The boy’s nod back was a single chop of his nose.
“You can get back out this way,” the nose said. “Or there’s a drive out the other side if you can find it.” He pushed the long gate and it creaked open before them.
The boys sat stricken. Not sure of the etiquette. Like being little at Halloween, at the weird house, when somebody’s dad answers the door in a costume and offers you a pull off his whiskey — what you do then.
“Go,” the nose said. “It ain’t no good out here waiting.” He scented something up the road and tossed his head: In.
Walter touched the accelerator and the van lurched through. In the taillights the boy swung the gate shut and departed. His small taillights moved away like tiny stamps.
Walter stopped, distracted, the van idling, working his chin with his fingertips.
“I don’t know, man.”
“What?”
“Do you like the feel of it?”
“The feel of it?” East sized up Walter. Got this far before he decided it was scary? “Like you said, it’s set. It’s all ready. No time to change our mind.” More gently he said, “Go on, man.”
Walter strapped his fingers around the wheel again.
But the van pitched this way and that, as if carried by hand.

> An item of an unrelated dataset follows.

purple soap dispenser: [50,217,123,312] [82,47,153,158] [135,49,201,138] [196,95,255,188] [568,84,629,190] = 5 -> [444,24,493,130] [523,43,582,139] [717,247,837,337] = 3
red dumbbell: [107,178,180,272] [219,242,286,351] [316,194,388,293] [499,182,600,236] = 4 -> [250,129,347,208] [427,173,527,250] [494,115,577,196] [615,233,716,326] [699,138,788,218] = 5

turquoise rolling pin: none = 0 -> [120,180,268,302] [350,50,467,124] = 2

The track was a rough bargain between tires and ground — polished in places but muscled and bushy with weeds in others. The headlights danced ahead in the mangled fields. After a short time they made a shallow climb on a long, triangular bulge in the earth.
“This must be the hill,” Walter said.
“Was that a mile?”
“I got no idea. I could use some coffee,” he admitted.

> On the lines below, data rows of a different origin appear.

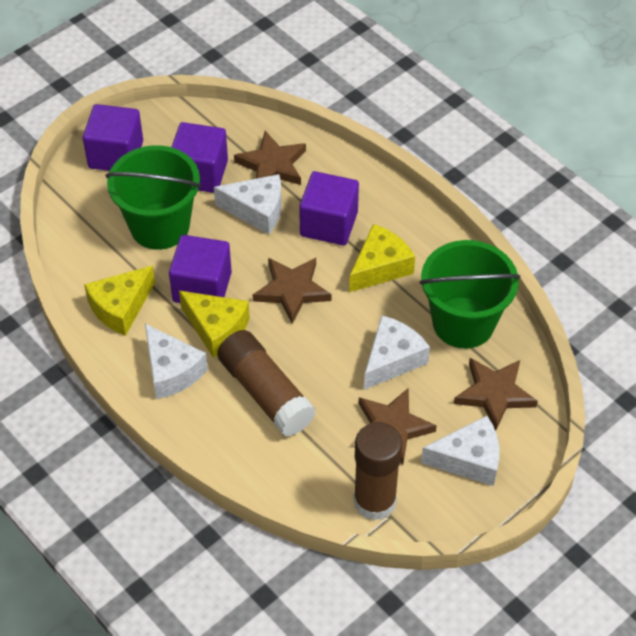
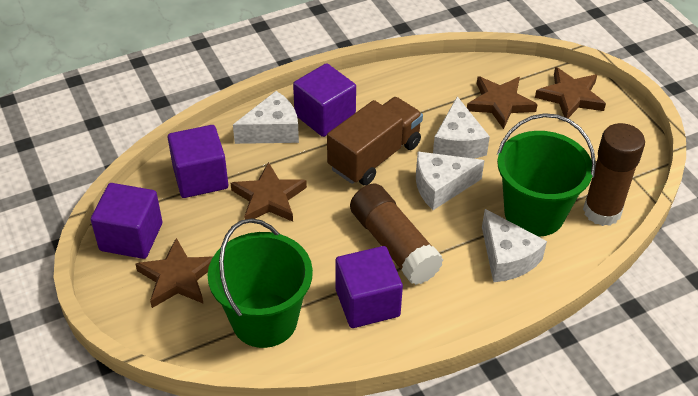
brown truck: none = 0 -> [327,97,423,185] = 1
yellow cheese: [84,265,155,336] [179,291,250,358] [349,224,415,292] = 3 -> none = 0

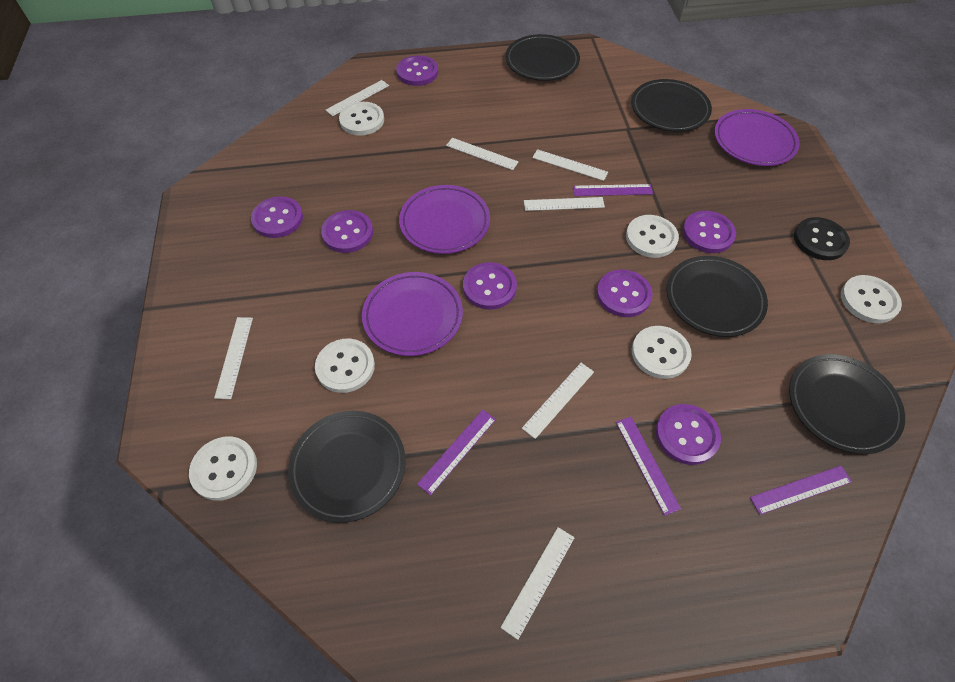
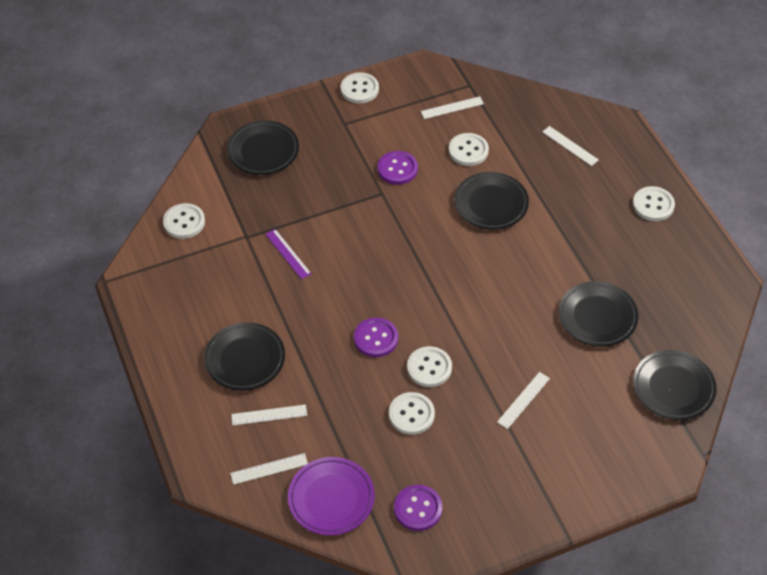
black button: [794,217,850,260] = 1 -> none = 0
purple button: [251,196,303,238] [321,210,373,253] [396,55,438,86] [463,262,517,310] [597,270,653,317] [656,404,721,465] [682,211,736,253] = 7 -> [354,318,398,357] [378,151,418,185] [394,485,442,531] = 3
purple plate: [362,272,463,356] [399,185,490,254] [714,109,800,166] = 3 -> [288,457,375,535] = 1
purple ruler: [417,410,496,495] [573,184,653,196] [616,417,681,516] [750,466,852,515] = 4 -> [265,229,312,279] = 1
white ruler: [214,317,253,399] [326,80,389,116] [446,138,518,170] [500,527,575,640] [522,363,594,439] [524,197,605,211] [532,149,608,181] = 7 -> [230,453,308,485] [231,405,307,426] [421,96,484,119] [497,372,550,429] [542,126,599,166] = 5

On the other side, only dark fields.
Two more such ridges, and then they saw it: twin silos, strange and quiet, nearly invisible below their galvanized caps. A farmhouse two stories high, unlit, paintless, or left unpainted so long that its paint had darkened to match the wood. On the far side, a barn. They rattled their way past the farmhouse and descended to a large bald spot beaten flat by tires, not by treads or hooves. The barn was large, corrugated aluminum. One large low window suggested a light somewhere behind it. A little grass fared poorly.
Walter eased the van in, peering up at the alien silos.

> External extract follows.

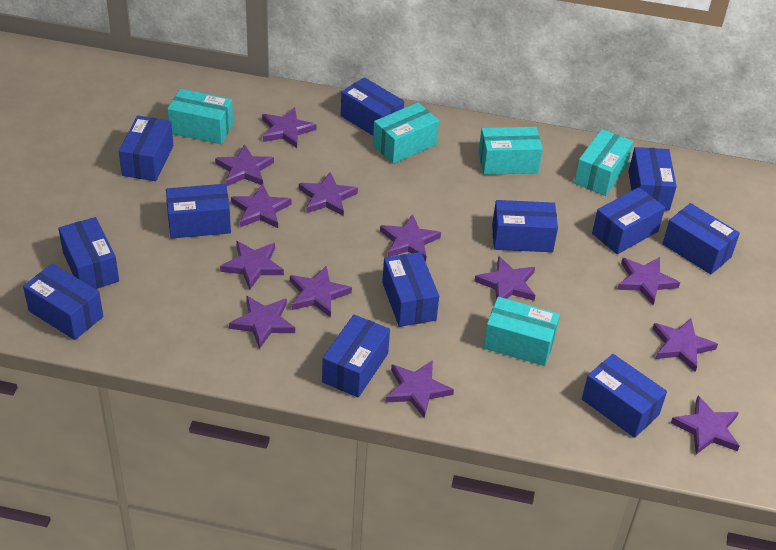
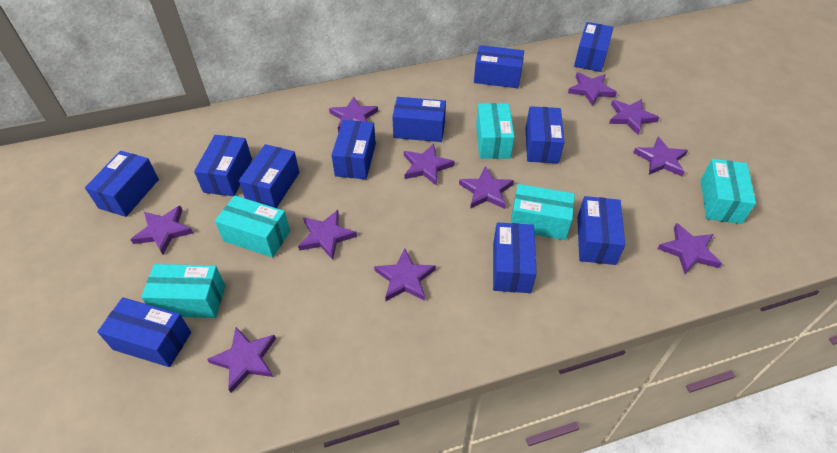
blue box: [23,263,103,340] [58,217,119,289] [119,116,173,181] [166,184,231,239] [322,314,390,398] [341,77,404,136] [382,252,439,327] [492,200,558,252] [582,354,667,438] [592,187,665,254] [628,147,677,211] [662,203,740,274] = 12 -> [85,151,159,217] [97,297,191,367] [194,135,252,196] [239,144,299,208] [331,120,376,179] [392,97,446,142] [474,45,524,88] [493,222,537,293] [526,106,565,163] [574,22,613,72] [577,196,625,265] = 11
purple star: [215,144,274,186] [220,241,284,290] [229,296,295,349] [231,184,291,228] [262,107,316,148] [290,266,352,317] [299,172,358,216] [380,214,441,262] [386,360,454,418] [474,256,535,301] [617,257,680,305] [652,318,718,372] [671,396,740,454] = 13 -> [130,206,193,255] [207,327,276,393] [298,210,357,260] [329,97,378,132] [374,249,436,301] [404,144,455,186] [459,166,514,209] [568,72,617,106] [609,99,660,135] [633,136,688,176] [657,223,722,274] = 11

Ty drew his breath loudly. “And here come the wolves,” he announced.
East caught his door again. Two dogs came galloping — the footsteps sounded through Walter’s window, and he rolled it up at once — loosed from somewhere, dull teeth flashing as they rounded and reared in the headlights, snarling. They knifed in and spurred back. Vicious and giddy, gang animals doing simple math, two of them, one truck, therefore with an edge. Was something wrong with them? East wondered. They reared and howled at the van, throats open, but made no sound — nothing but the scuffling of their paws on the beaten ground. East cracked his window: not a thing. Dogs without voices. Like in a movie.